» TASK TO CARRY OUT: All of the entries are to be repeated exactly, with no pictures included.

Extracted page text data:

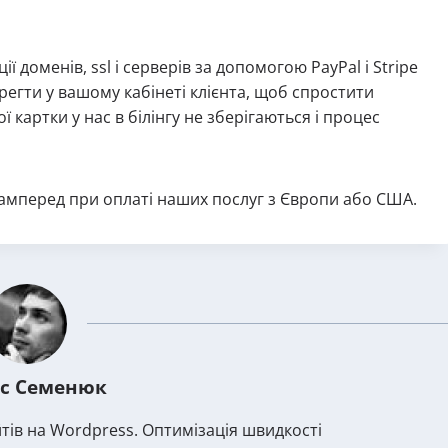
ї доменів, ssl і серверів за допомогою PayPal і Stripe
егти у вашому кабінеті клієнта, щоб спростити
 картки у нас в білінгу не зберігаються і процес
самперед при оплаті наших послуг з Європи або США.
с Семенюк
тів на Wordpress. Оптимізація швидкості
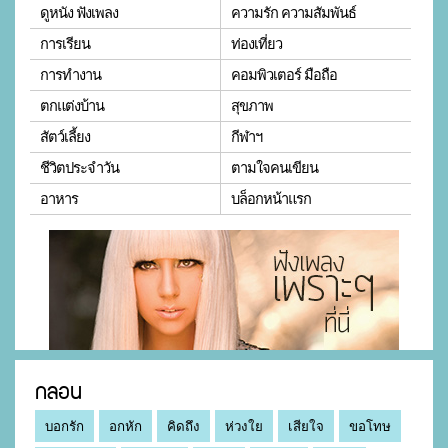
ดูหนัง ฟังเพลง
ความรัก ความสัมพันธ์
การเรียน
ท่องเที่ยว
การทำงาน
คอมพิวเตอร์ มือถือ
ตกแต่งบ้าน
สุขภาพ
สัตว์เลี้ยง
กีฬาฯ
ชีวิตประจำวัน
ตามใจคนเขียน
อาหาร
บล็อกหน้าแรก
กลอน
บอกรัก
อกหัก
คิดถึง
ห่วงใย
เสียใจ
ขอโทษ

» ANSWER FOR THIS EXERCISE:
ї доменів, ssl і серверів за допомогою PayPal і Stripe
егти у вашому кабінеті клієнта, щоб спростити
 картки у нас в білінгу не зберігаються і процес
самперед при оплаті наших послуг з Європи або США.
с Семенюк
тів на Wordpress. Оптимізація швидкості
ดูหนัง ฟังเพลง
ความรัก ความสัมพันธ์
การเรียน
ท่องเที่ยว
การทำงาน
คอมพิวเตอร์ มือถือ
ตกแต่งบ้าน
สุขภาพ
สัตว์เลี้ยง
กีฬาฯ
ชีวิตประจำวัน
ตามใจคนเขียน
อาหาร
บล็อกหน้าแรก
กลอน
บอกรัก
อกหัก
คิดถึง
ห่วงใย
เสียใจ
ขอโทษ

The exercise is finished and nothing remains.